A Seeley Lake father and son will not be able to hunt for years after illegally killing an elk in the Bob Marshall Wilderness in 2015 and then lying to investigators to cover it up.
William Bartlett and his son Leland were charged in October following an investigation by Montana Fish Wildlife and Parks about an elk shot by Leland –who could not have a hunting license because of a previous poaching conviction.
As part of plea agreements, William forfeited his right to get a hunting, fishing or trapping license for five years, and Leland’s right was suspended for a decade. For the next five years, the pair are also banned from accompanying any hunter, fisher or trapper into the field.
The son will also have to make presentations at hunter’s education courses about what he did and the consequences he faces.
FWP game warden Bill Koppen, who investigated the crime, said that in addition to officers, other residents in the area will likely be keeping an eye on the Bartletts over the coming seasons.
“Anybody can turn anybody in. If you’re thinking you’re getting away with it just because the warden didn’t see it, you’re wrong,” he said. “It upsets people when this kind of thing happens.”
According to a court affidavit, U.S. Forest Service officer Tyler Robinson was working out at a Seeley Lake gym during the start of early rifle season in September 2015 when the gym owner Terryl Bartlett – William’s wife and Leland’s mother – told him her husband and son were out hunting and that they had killed an elk.
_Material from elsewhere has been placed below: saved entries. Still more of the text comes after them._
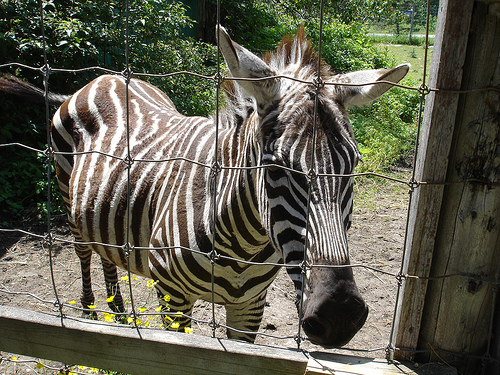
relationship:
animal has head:
[0, 22, 412, 348] [211, 17, 412, 351]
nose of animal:
[295, 287, 370, 349] [0, 22, 412, 348]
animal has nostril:
[0, 22, 412, 348] [301, 311, 326, 344]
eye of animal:
[261, 154, 284, 173] [42, 20, 415, 348]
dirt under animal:
[6, 198, 408, 350] [42, 20, 415, 348]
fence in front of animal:
[0, 0, 498, 374] [42, 20, 415, 348]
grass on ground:
[389, 43, 438, 83] [366, 25, 431, 81]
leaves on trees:
[50, 12, 183, 79] [31, 10, 176, 71]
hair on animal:
[228, 30, 359, 99] [0, 22, 412, 348]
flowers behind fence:
[10, 234, 256, 372] [0, 0, 498, 374]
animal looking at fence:
[0, 22, 412, 348] [13, 12, 493, 344]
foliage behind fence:
[163, 16, 427, 61] [0, 0, 498, 374]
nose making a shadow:
[295, 287, 370, 349] [291, 334, 385, 374]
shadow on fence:
[291, 334, 385, 374] [2, 3, 498, 370]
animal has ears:
[0, 22, 412, 348] [172, 15, 450, 139]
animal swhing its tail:
[0, 22, 412, 348] [0, 55, 115, 153]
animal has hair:
[0, 22, 412, 348] [218, 21, 336, 99]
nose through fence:
[295, 287, 370, 349] [34, 12, 457, 352]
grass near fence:
[14, 160, 390, 357] [0, 0, 498, 374]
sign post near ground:
[388, 0, 439, 67] [366, 32, 438, 54]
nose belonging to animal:
[299, 287, 372, 348] [0, 22, 412, 348]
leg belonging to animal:
[150, 277, 194, 332] [0, 22, 412, 348]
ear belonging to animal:
[209, 22, 280, 100] [0, 22, 412, 348]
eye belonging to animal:
[260, 155, 284, 173] [0, 22, 412, 348]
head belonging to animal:
[251, 76, 369, 349] [0, 22, 412, 348]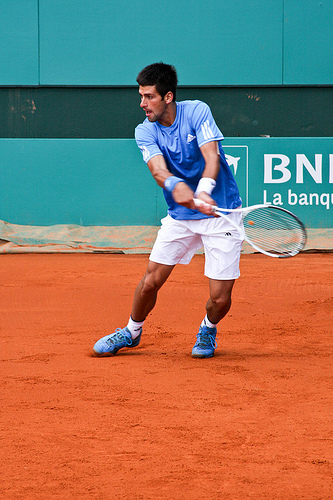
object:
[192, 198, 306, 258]
racket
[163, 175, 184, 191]
wrist band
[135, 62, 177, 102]
hair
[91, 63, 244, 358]
man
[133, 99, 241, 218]
shirt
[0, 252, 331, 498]
dirt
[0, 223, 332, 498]
ground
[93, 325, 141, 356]
shoe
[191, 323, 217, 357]
shoe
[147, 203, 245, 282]
shorts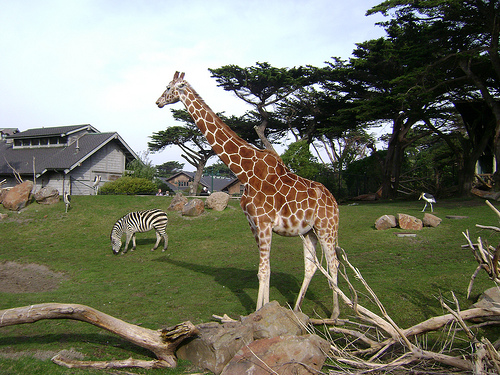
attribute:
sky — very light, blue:
[20, 28, 107, 99]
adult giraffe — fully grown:
[156, 69, 343, 324]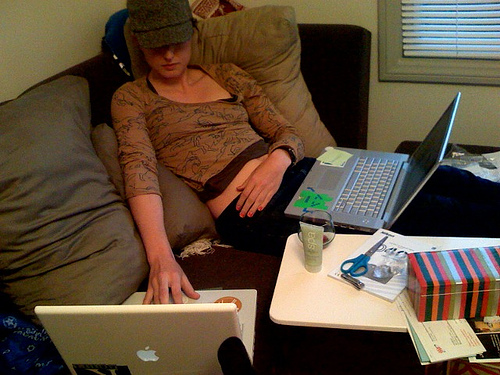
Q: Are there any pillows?
A: Yes, there is a pillow.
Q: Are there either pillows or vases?
A: Yes, there is a pillow.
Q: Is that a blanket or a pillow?
A: That is a pillow.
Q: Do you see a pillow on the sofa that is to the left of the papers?
A: Yes, there is a pillow on the sofa.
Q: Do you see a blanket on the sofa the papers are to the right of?
A: No, there is a pillow on the sofa.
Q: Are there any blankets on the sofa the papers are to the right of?
A: No, there is a pillow on the sofa.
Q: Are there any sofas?
A: Yes, there is a sofa.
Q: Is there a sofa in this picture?
A: Yes, there is a sofa.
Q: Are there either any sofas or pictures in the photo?
A: Yes, there is a sofa.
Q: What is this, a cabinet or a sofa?
A: This is a sofa.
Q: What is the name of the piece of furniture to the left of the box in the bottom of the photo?
A: The piece of furniture is a sofa.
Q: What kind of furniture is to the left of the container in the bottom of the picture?
A: The piece of furniture is a sofa.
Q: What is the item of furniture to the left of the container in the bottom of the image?
A: The piece of furniture is a sofa.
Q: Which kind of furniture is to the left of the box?
A: The piece of furniture is a sofa.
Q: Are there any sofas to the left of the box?
A: Yes, there is a sofa to the left of the box.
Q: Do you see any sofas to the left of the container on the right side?
A: Yes, there is a sofa to the left of the box.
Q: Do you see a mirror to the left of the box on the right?
A: No, there is a sofa to the left of the box.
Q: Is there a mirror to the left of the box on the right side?
A: No, there is a sofa to the left of the box.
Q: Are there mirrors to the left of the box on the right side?
A: No, there is a sofa to the left of the box.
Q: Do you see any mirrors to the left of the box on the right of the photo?
A: No, there is a sofa to the left of the box.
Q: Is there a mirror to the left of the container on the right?
A: No, there is a sofa to the left of the box.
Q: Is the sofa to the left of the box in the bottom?
A: Yes, the sofa is to the left of the box.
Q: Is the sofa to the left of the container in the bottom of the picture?
A: Yes, the sofa is to the left of the box.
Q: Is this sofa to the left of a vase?
A: No, the sofa is to the left of the box.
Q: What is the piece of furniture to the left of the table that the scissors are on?
A: The piece of furniture is a sofa.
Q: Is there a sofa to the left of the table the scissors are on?
A: Yes, there is a sofa to the left of the table.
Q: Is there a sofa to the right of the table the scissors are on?
A: No, the sofa is to the left of the table.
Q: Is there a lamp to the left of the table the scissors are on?
A: No, there is a sofa to the left of the table.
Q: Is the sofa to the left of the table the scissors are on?
A: Yes, the sofa is to the left of the table.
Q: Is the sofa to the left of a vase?
A: No, the sofa is to the left of the table.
Leland later told Robinson he'd killed the elk. Because of a prior elk poaching conviction in Beaverhead County, Leland’s hunting privileges had been suspended from December 2013 to December 2015.
Weeks later, William told FWP game warden Chris Hamilton that his wife had killed the elk. But Robinson had seen her working at the gym during the hunting trip.
Hamilton and Robinson later spoke and realized they had been told conflicting stories.
As FWP game wardens began to investigate, Leland changed his story and said his mom had been with them and killed the elk. Terryl told a warden she had been there and made the kill, but cited a different rifle and number of shots than what Leland described. Another employee at the gym confirmed to investigators Terryl had been working the days of the hunt.
William stopped answering investigators’ questions after being told they knew his wife had been at work when he said she'd been hunting with them, according to the affidavit.
Investigators obtained a warrant for cell phone records, and found Terryl’s phone had been making and receiving calls from a Missoula tower during the days of the hunt, which would have been impossible if she'd been hunting in the Bob Marshall.
Several FWP employees told the investigator Leland had shown them pictures on his phone of the elk’s antlers. When asked to present the antlers, William initially said they had been stolen before agreeing through his attorney to turn them over.
Terryl eventually pleaded guilty to obstructing a peace officer and received a several hundred dollar fine.
Under the plea agreements with the father and son, the Missoula County Attorney’s Office agreed to defer prosecution for five years of the felony charge.
William received an 18-month suspended jail sentence and 100 hours of community service. Leland got a two-year suspended jail sentence with 250 hours of service. The father was fined $3,000, the son $4,000, and the pair are responsible for an additional $8,000 in restitution to Montana Fish, Wildlife and Parks.